Birefringence in a Silicon Beamsplitter at 2um for Future Gravitational Wave Detectors
Alex Adam, Carl Blair, Chunnong Zhao
TL;DR
This work directly measures spatial-dispersion–induced birefringence in a $\langle 100 \rangle$ float-zone silicon beamsplitter at $2\,\mu\mathrm{m}$ to assess its suitability for future cryogenic gravitational-wave detectors. Using a PEM-based polarimetric setup and exhaustive 100×100 spatial scans across nine roll angles, the authors extract the birefringence and its dependence on crystal orientation, demonstrating a maximum along $\langle 110 \rangle$ of $1.64 \pm 0.05 \times 10^{-6}$ and pointwise values between $3.44 \pm 0.12 \times 10^{-7}$ and $1.63 \pm 0.05 \times 10^{-7}$. The results, consistent with the expected $1/\\lambda^2$ scaling from previous measurements, indicate that while birefringence is non-negligible, silicon can serve as a beamsplitter material provided precise crystal-axis alignment (within about $4^{\circ}$) and possibly compensation optics. The study reinforces the case for using $2\,\mu\mathrm{m}$ light with $\\langle 100 \\rangle$ silicon in future detectors, while highlighting manufacturing and alignment constraints that must be addressed to minimize spatial-dispersion–driven optical losses.
Abstract
The next generation of gravitational wave detectors will move to cryogenic operation in order to reduce thermal noise and thermal distortion.

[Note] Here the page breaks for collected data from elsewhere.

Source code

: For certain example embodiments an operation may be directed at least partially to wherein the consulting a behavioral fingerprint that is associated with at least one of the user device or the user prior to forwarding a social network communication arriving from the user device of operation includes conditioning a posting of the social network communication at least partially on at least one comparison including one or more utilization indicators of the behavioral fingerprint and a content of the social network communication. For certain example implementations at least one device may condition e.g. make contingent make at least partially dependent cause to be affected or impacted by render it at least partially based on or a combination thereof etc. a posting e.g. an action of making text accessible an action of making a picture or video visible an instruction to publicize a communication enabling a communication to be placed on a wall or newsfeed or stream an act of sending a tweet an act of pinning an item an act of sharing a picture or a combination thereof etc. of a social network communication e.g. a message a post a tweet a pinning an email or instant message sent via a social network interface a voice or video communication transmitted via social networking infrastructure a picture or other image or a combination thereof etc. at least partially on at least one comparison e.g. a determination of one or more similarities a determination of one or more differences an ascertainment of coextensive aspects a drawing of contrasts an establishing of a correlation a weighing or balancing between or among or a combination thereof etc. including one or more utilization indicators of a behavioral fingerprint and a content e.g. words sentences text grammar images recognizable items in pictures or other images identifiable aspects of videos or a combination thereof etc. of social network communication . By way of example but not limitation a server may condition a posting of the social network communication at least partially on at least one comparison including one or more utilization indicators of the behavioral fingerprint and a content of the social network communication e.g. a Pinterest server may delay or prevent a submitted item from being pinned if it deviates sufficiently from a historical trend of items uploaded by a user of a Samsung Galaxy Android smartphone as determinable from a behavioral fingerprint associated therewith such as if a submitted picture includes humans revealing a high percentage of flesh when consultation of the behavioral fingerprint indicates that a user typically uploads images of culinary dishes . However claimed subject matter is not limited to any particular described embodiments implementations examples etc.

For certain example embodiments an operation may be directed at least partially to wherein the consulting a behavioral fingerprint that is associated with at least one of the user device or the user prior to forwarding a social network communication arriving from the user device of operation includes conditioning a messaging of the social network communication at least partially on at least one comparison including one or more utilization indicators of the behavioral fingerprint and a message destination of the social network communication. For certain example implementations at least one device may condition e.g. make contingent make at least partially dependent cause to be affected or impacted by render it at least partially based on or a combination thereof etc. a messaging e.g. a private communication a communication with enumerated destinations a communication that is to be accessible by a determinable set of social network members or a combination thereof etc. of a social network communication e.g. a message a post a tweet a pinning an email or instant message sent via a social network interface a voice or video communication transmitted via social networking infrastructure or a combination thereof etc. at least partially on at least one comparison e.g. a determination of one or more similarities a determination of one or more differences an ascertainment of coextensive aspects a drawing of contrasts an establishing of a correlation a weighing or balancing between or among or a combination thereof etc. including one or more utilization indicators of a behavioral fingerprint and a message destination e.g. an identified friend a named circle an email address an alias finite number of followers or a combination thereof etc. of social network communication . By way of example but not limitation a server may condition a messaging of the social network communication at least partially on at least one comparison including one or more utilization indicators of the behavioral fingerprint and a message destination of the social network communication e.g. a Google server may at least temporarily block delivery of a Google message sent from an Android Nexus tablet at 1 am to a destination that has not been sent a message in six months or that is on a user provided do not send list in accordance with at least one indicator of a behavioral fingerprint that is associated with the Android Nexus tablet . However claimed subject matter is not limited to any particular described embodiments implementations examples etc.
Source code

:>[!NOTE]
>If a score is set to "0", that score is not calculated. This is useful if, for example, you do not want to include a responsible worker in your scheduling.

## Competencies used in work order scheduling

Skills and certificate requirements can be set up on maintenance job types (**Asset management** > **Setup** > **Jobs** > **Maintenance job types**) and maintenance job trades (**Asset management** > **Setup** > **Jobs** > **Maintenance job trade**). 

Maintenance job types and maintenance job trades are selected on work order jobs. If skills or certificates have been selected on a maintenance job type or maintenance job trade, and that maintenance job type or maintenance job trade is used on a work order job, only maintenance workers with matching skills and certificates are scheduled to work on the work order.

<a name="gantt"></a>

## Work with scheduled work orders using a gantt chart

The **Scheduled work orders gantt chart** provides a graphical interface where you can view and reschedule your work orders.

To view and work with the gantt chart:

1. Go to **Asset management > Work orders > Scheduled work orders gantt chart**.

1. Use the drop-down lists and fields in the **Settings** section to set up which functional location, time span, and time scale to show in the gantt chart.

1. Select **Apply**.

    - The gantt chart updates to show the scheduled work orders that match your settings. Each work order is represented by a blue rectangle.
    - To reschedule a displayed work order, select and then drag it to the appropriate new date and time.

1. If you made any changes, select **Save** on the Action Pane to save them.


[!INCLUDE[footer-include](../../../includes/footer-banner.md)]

This necessitates a change in mirror substrate with silicon being a good candidate. Birefringence is an effect that will degrade the sensitivity of a detector and is of greater concern in silicon due to its crystalline nature. We measure the birefringence in a <100> float zone silicon beamsplitter since we expect there to be a large inherent birefringence due to the spatial dispersion effect. We observe that the birefringence varied between $3.44 \pm 0.12 \times 10^{-7}$ and $1.63 \pm 0.05 \times 10^{-7}$ and estimate the birefringence along the <110> axis to be $1.64 \pm 0.5 \times 10^{-6}$ at 2um. We demonstrate this effect and argue that it strengthens the case for 2um and <100> silicon.